Indeed, most of his colleagues agree that he has garnered influence far greater than that of the average second-term senator because of his friendly collegiality with both Republicans and Democrats.
Still, as affable as he may be, Lieberman is a right-leaning centrist. Is he the right person for the Democratic ticket? Those of us who value inclusion ought to be delighted about the barrier that Lieberman has shattered by being the first Jewish person on the presidential ticket. At the same time, our own ideology forces us to look past Lieberman’s religion to ask how congruent his philosophy is with all of ours.
Religion aside, would we have chosen Lieberman for the ticket given his current positions? Religion aside, has Gore made such a bold move in putting another middle-aged White man from New England on the ticket?
My dilemma with Lieberman is the dilemma that Republicans played to when they turned their national convention into the Motown Review. Republicans have long been criticized for running an all-White show so hostile that African Americans have almost fled their conventions in repulsion (I kid you not — Oakland’s Carol Ward Allen lasted a whole 24 hours at a Republican convention a decade or so ago. She returned to Oakland midway through the conventio n rebuffed by the hostility that she perceived).
Now instead of slamming doors, they have opened them, or at least changed the window dressing. And some of us have the nerve to question their motives!
The appropriate questions that were raised about the GOP convention related to the terms and conditions of their diversity, not simply the fact of it. Some Republicans said the party was “trying,” sending a message of what they wanted to be, not what they were. Critics like me said there were more Black folks on stage than in the audience, and then analyzed those on stage for good measure. 
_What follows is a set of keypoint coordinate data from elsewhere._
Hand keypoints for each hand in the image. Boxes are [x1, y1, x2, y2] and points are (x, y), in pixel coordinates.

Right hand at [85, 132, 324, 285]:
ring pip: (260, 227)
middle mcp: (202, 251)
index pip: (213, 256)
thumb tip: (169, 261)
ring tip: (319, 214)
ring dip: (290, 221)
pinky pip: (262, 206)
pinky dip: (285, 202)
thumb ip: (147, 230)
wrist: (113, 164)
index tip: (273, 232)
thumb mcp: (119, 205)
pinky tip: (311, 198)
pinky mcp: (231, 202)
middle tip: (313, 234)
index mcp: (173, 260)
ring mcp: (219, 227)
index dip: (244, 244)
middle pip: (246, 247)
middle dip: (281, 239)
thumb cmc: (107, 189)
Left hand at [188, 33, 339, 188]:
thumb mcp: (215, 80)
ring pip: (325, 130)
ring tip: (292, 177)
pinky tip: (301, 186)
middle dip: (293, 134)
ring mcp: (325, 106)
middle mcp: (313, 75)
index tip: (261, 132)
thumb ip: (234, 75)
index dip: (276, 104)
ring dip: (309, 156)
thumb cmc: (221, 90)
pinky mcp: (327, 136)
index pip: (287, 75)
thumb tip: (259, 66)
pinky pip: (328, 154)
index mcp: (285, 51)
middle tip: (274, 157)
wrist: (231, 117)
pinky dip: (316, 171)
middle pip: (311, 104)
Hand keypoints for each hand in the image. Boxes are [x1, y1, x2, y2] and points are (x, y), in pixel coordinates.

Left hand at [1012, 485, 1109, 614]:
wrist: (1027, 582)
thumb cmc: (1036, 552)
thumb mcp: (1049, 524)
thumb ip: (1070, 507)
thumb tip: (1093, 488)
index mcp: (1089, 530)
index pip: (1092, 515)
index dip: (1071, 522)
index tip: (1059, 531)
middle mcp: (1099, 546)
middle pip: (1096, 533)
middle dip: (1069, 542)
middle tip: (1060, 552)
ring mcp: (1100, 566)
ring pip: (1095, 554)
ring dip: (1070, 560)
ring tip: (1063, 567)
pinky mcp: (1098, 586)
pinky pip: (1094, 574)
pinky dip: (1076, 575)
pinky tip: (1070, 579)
We were saying that more than numerical diversity was required of Republicans. We weren’t just asking for African American representation, we were asking for the appropriate representation. Been there, done that. Remember Clarence Thomas?
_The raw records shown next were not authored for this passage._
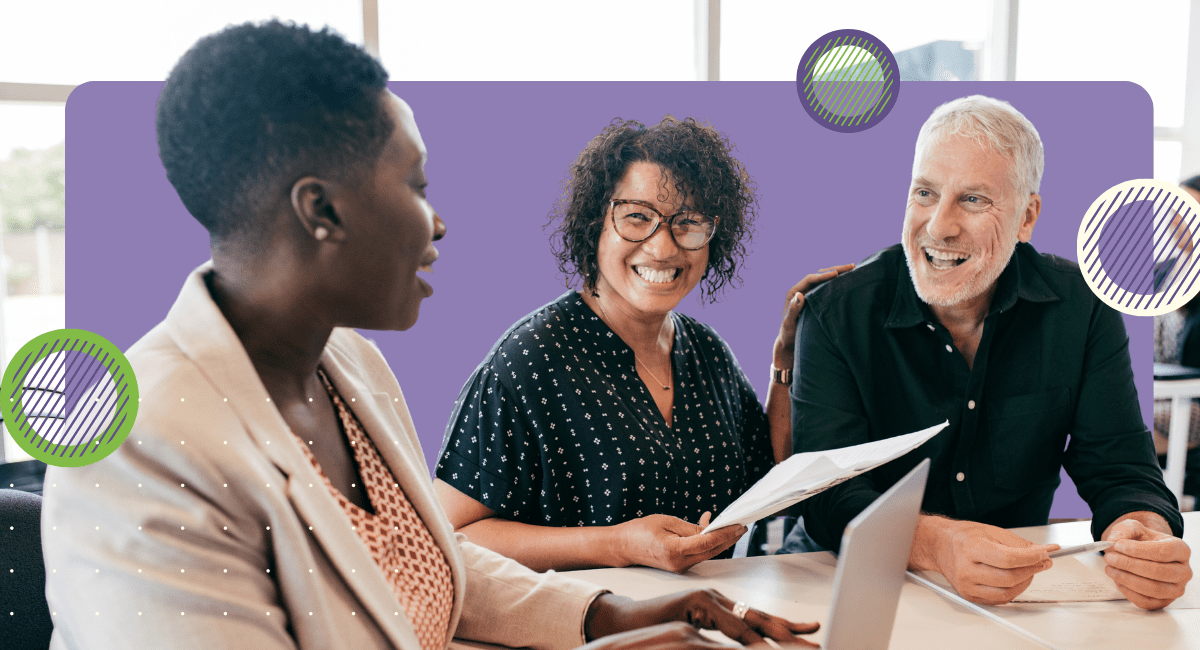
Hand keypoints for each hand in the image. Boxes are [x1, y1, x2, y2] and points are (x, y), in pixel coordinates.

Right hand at [584, 590, 819, 647]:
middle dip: (791, 632)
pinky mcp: (694, 605)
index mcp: (718, 608)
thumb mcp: (693, 636)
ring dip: (776, 638)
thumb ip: (716, 639)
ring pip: (749, 623)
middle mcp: (716, 599)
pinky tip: (762, 647)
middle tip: (817, 641)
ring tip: (799, 646)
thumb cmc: (653, 630)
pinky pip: (727, 627)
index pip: (758, 619)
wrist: (620, 621)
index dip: (785, 628)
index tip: (809, 634)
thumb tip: (743, 645)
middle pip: (761, 618)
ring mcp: (706, 600)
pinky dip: (747, 639)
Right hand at [613, 513, 745, 572]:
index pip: (707, 542)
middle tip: (741, 525)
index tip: (738, 525)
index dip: (725, 533)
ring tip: (730, 526)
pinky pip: (698, 554)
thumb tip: (711, 530)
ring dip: (719, 540)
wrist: (623, 546)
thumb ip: (690, 528)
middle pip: (712, 551)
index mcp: (674, 550)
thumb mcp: (666, 522)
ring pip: (707, 553)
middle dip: (728, 538)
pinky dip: (706, 543)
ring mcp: (680, 567)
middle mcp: (679, 563)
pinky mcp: (679, 566)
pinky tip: (707, 528)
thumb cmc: (641, 531)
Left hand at [774, 264, 854, 367]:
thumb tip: (799, 294)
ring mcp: (810, 295)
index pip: (810, 279)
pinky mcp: (817, 300)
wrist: (790, 341)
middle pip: (819, 276)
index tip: (836, 273)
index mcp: (794, 293)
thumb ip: (793, 310)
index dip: (823, 275)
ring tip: (853, 270)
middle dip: (835, 270)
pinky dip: (838, 284)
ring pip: (825, 281)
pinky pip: (828, 288)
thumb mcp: (789, 323)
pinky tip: (848, 281)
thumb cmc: (788, 334)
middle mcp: (802, 291)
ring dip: (838, 274)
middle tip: (851, 266)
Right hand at [925, 518, 1057, 604]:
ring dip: (1025, 582)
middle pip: (1009, 578)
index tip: (1043, 555)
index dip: (1030, 558)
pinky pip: (999, 600)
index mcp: (970, 548)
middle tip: (1041, 562)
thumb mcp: (992, 531)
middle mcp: (966, 569)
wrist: (940, 546)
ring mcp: (966, 586)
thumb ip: (1019, 544)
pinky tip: (1017, 580)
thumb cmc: (964, 537)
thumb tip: (1042, 552)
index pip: (1008, 559)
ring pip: (1007, 593)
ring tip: (1029, 571)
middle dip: (1031, 570)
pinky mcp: (969, 596)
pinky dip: (1013, 591)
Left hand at [1102, 518, 1192, 609]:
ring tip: (1110, 568)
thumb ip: (1125, 531)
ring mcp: (1175, 589)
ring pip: (1153, 589)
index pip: (1164, 552)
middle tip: (1110, 558)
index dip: (1138, 550)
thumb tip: (1113, 541)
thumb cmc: (1141, 541)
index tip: (1118, 545)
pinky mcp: (1163, 602)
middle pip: (1159, 572)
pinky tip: (1117, 580)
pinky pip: (1146, 602)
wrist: (1142, 553)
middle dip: (1130, 565)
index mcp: (1181, 550)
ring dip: (1127, 579)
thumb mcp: (1134, 528)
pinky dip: (1128, 592)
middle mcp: (1183, 571)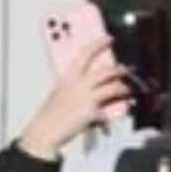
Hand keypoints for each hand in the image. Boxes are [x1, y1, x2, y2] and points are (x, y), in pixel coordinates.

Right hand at [18, 40, 131, 161]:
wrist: (45, 132)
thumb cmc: (48, 116)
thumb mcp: (59, 94)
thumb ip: (73, 88)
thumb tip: (85, 89)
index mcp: (69, 76)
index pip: (86, 53)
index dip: (99, 44)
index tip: (108, 39)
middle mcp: (80, 84)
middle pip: (106, 71)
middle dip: (118, 70)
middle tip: (124, 70)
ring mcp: (87, 97)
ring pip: (113, 87)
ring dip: (122, 89)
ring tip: (125, 91)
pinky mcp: (92, 112)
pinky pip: (106, 113)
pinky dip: (107, 117)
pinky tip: (106, 120)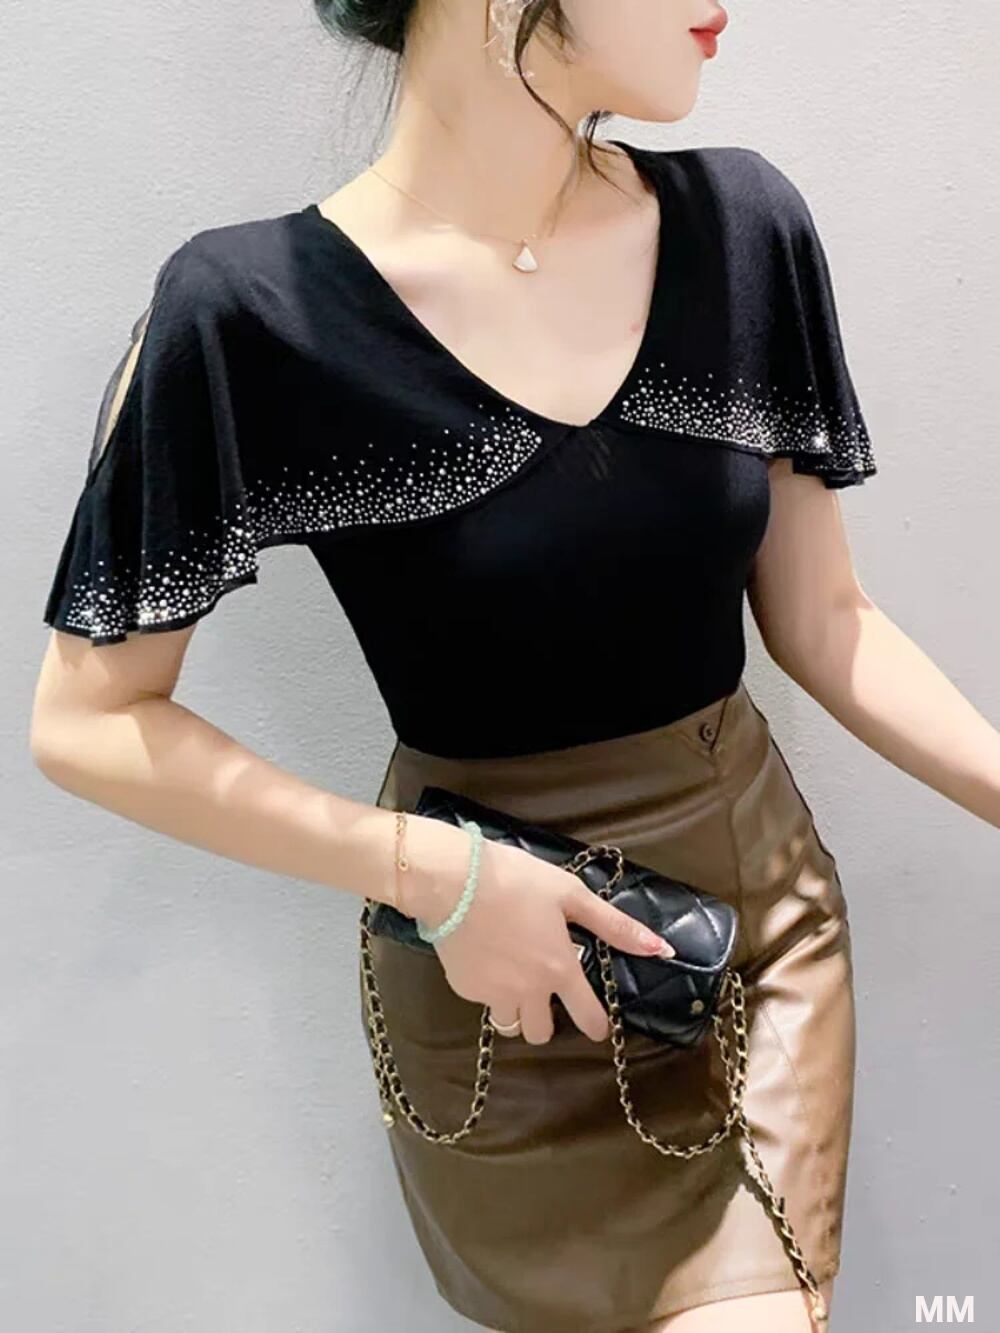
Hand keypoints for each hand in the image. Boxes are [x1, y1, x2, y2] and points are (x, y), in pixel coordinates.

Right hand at [400, 815, 674, 1045]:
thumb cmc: (518, 881)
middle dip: (546, 1021)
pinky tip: (485, 958)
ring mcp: (491, 994)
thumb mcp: (571, 895)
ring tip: (513, 980)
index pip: (587, 1017)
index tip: (596, 1026)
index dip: (596, 1026)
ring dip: (516, 1011)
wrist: (454, 880)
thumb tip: (663, 950)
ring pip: (509, 1024)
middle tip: (544, 993)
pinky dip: (488, 989)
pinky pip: (482, 1000)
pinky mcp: (463, 988)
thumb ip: (615, 926)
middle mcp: (527, 991)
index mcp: (559, 970)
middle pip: (541, 1034)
A few African Americans really thought that race mattered more to Thomas than his ideology did. They were convinced that, in the clinch, race would trump his conservatism. Quite the opposite has been true. 
But the diversity dilemma is that if diversity is nothing more than a headcount, then Clarence Thomas was as good as anyone. But I’d rather have Justice Stephen Breyer than Injustice Clarence Thomas any day.
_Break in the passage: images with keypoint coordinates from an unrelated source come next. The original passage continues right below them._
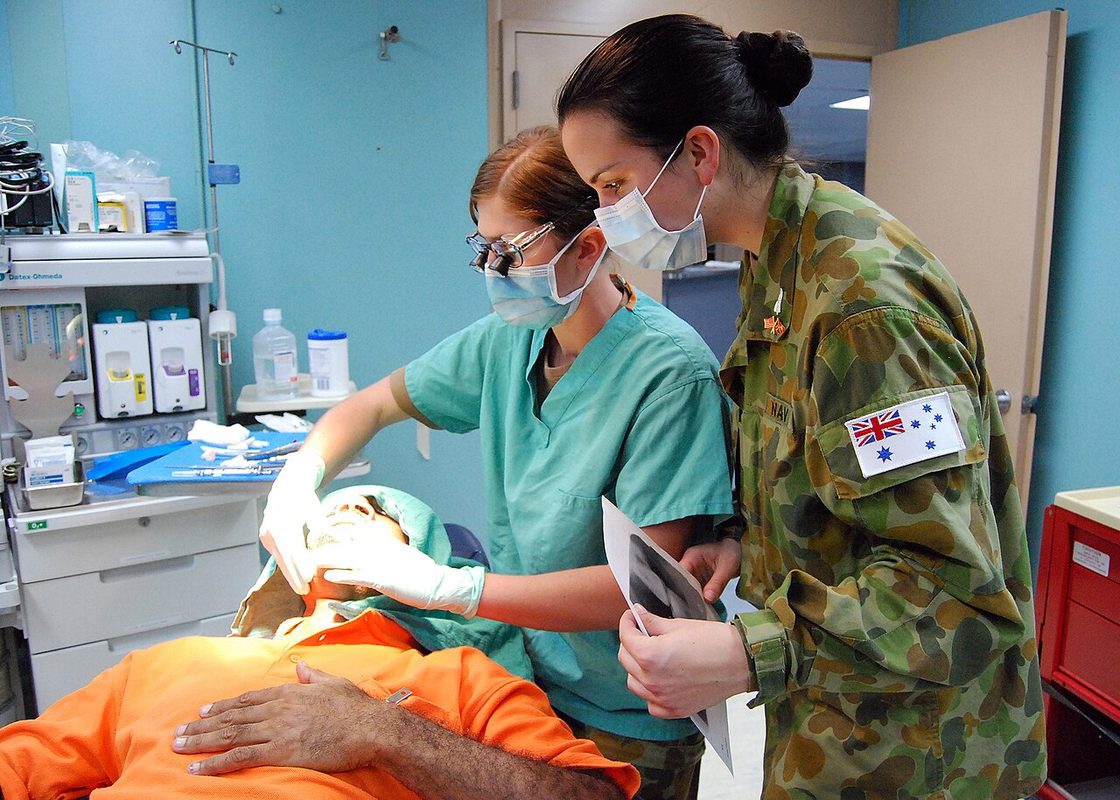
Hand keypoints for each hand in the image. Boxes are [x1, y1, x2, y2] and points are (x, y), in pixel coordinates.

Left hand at [172, 661, 388, 774]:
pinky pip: (240, 757)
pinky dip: (216, 762)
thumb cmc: (356, 708)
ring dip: (201, 741)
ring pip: (230, 735)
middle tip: (179, 732)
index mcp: (289, 692)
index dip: (223, 706)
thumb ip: (314, 676)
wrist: (369, 727)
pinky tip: (198, 768)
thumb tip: (302, 666)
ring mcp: (277, 730)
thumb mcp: (334, 683)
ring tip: (179, 746)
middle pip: (232, 716)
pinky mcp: (280, 752)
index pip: (247, 699)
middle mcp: (277, 709)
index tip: (204, 711)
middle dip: (202, 725)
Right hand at [259, 452, 325, 594]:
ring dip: (290, 574)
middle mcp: (272, 529)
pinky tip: (294, 577)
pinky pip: (277, 555)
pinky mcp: (266, 538)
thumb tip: (345, 540)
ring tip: (300, 589)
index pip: (294, 548)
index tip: (308, 577)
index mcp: (285, 522)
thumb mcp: (315, 510)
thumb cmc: (303, 499)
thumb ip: (324, 526)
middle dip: (294, 576)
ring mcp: (267, 534)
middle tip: (304, 591)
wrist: (286, 488)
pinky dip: (286, 565)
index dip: (301, 564)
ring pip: (280, 558)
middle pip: (284, 557)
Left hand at [319, 535, 485, 616]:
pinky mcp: (381, 579)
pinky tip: (328, 576)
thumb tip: (372, 543)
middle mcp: (379, 550)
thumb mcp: (401, 553)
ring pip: (347, 558)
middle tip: (307, 543)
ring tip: (309, 559)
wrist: (437, 583)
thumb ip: (385, 547)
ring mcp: (379, 564)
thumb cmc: (420, 571)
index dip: (337, 529)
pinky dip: (342, 574)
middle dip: (326, 543)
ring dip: (327, 558)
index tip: (320, 527)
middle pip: (346, 543)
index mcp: (383, 542)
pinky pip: (357, 575)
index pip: (356, 531)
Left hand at [618, 604, 750, 717]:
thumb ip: (652, 622)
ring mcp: (662, 698)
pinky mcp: (675, 710)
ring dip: (637, 668)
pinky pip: (651, 703)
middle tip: (641, 633)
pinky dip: (650, 692)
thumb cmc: (714, 641)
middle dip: (630, 643)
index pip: (626, 637)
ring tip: (649, 656)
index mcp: (651, 656)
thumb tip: (638, 614)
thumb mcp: (679, 626)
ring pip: (634, 683)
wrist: (741, 662)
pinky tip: (659, 680)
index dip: (627, 623)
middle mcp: (652, 680)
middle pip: (626, 660)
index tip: (631, 617)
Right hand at [679, 538, 740, 602]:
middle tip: (695, 607)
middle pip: (681, 582)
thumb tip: (707, 599)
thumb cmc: (731, 552)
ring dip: (693, 598)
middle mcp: (689, 564)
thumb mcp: (727, 567)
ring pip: (688, 588)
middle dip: (687, 595)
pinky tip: (703, 606)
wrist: (738, 552)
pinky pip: (696, 591)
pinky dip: (700, 598)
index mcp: (691, 556)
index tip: (688, 599)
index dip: (681, 586)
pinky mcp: (699, 580)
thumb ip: (717, 583)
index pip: (679, 572)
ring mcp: (694, 573)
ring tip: (699, 608)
These real-world political fights have parallels in academia. We insist on diversity in hiring, then grumble when the diversity hire isn’t “Black enough” for the rest of us. Or we chafe when ill-meaning administrators take the diversity imperative literally, and hire anyone, regardless of qualifications. 
In a representative world we wouldn’t have a diversity dilemma. Campuses would look so much like America that there would be room for African American liberals and conservatives, and we wouldn’t have to swallow our criticisms about a particular African American for fear that no other Black would ever get an appointment.
In our less than perfect world, though, race matters, and the diversity dilemma is something that must often be muddled through.
Both Republicans and Democrats must struggle with the diversity dilemma. What role does racial symbolism play in our pageantry? What kind of inclusion is most important — inclusion by race, or by ideology? Would we answer these questions about Lieberman differently if we were talking about Colin Powell? Can we talk our way out of the diversity dilemma?
Every time our society experiences a breakthrough, as with the Lieberman nomination, we wonder how much ground we have broken. And we grapple, again, with the diversity dilemma. We’ll have to grapple with it until our political structure resembles America a great deal more than it does now.